Questions on the material
1. Name every punctuation mark that the forum post about the Python diff script says the script should also split words at, besides spaces.
2. From the forum post about the Python diff script, reproduce word for word the stretch from "Example of problems" through "as one word.".

Text section
##########

This Python script ( http://www.aaronsw.com/2002/diff/diff.py
apparently separates html source code into words by splitting the html at every space. Then it renders a nice html diff.
However, defining words as "anything between a space" leads to unwanted formatting in the diff. I want to change it to split at punctuation, as well as spaces. (Currently it only splits words outside of html tags, and that should stay the same.)
Example of problems because of breaking only at spaces:
old: This is nice.
new: This is nice, good, and great.
Diff: This is -nice.- +nice, good, and great.+
It shows the word "nice" twice in the diff, because it treats "nice." (including the period) as one word.
Instead, I would like the diff to be:
This is nice-.- +, good, and great.+
(showing that the period was deleted, and a comma was added right after it, etc.; but showing the word "nice" only once).
I'm not sure which line in the script spits the html at spaces. Please help me identify it and show me how to modify the script to split at these characters also (in addition to spaces):
. , ; : ' " ! -
period comma semicolon colon apost. dblquote excl. hyphen
For example, the desired effect is to treat this sentence has having about 13 words, rather than 5:
This, he said, is "a well-made program!"
That way, the diff would be:
This +is+, he said, -is- "a --well-- +better+ -made program!+!+"
-This,- +This is,+ he said, "a --well-made-- +better-made+ -program!"- +program!!"+

##########

Supplied information

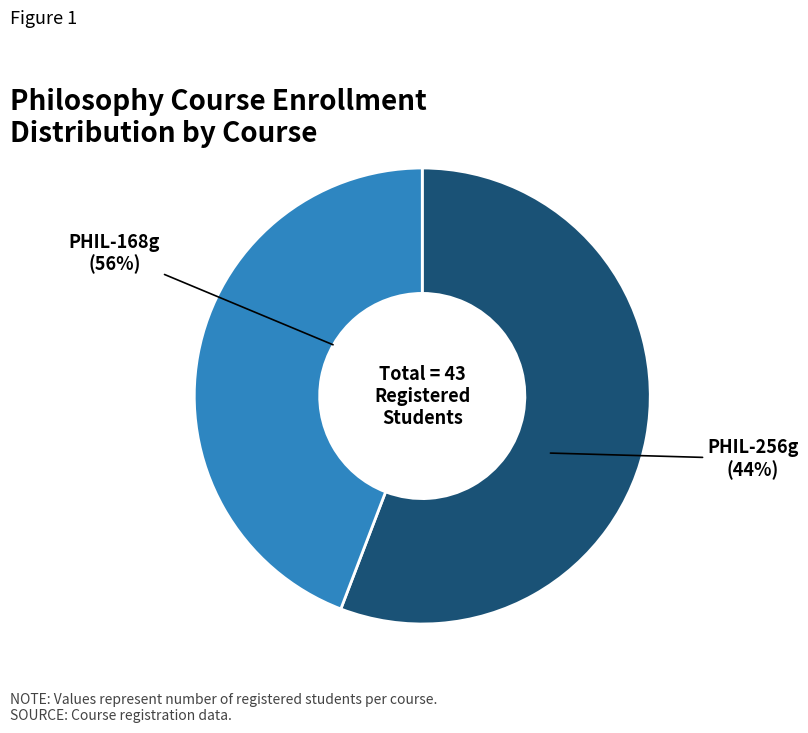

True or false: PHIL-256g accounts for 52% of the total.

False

##########

Outputs by task
1. Period (.), comma (,), semicolon (;), colon (:), apostrophe ('), double quote ("), exclamation mark (!), hyphen (-)

2.
Example of problems because of breaking only at spaces:
old: This is nice.
new: This is nice, good, and great.
Diff: This is -nice.- +nice, good, and great.+
It shows the word "nice" twice in the diff, because it treats "nice." (including the period) as one word.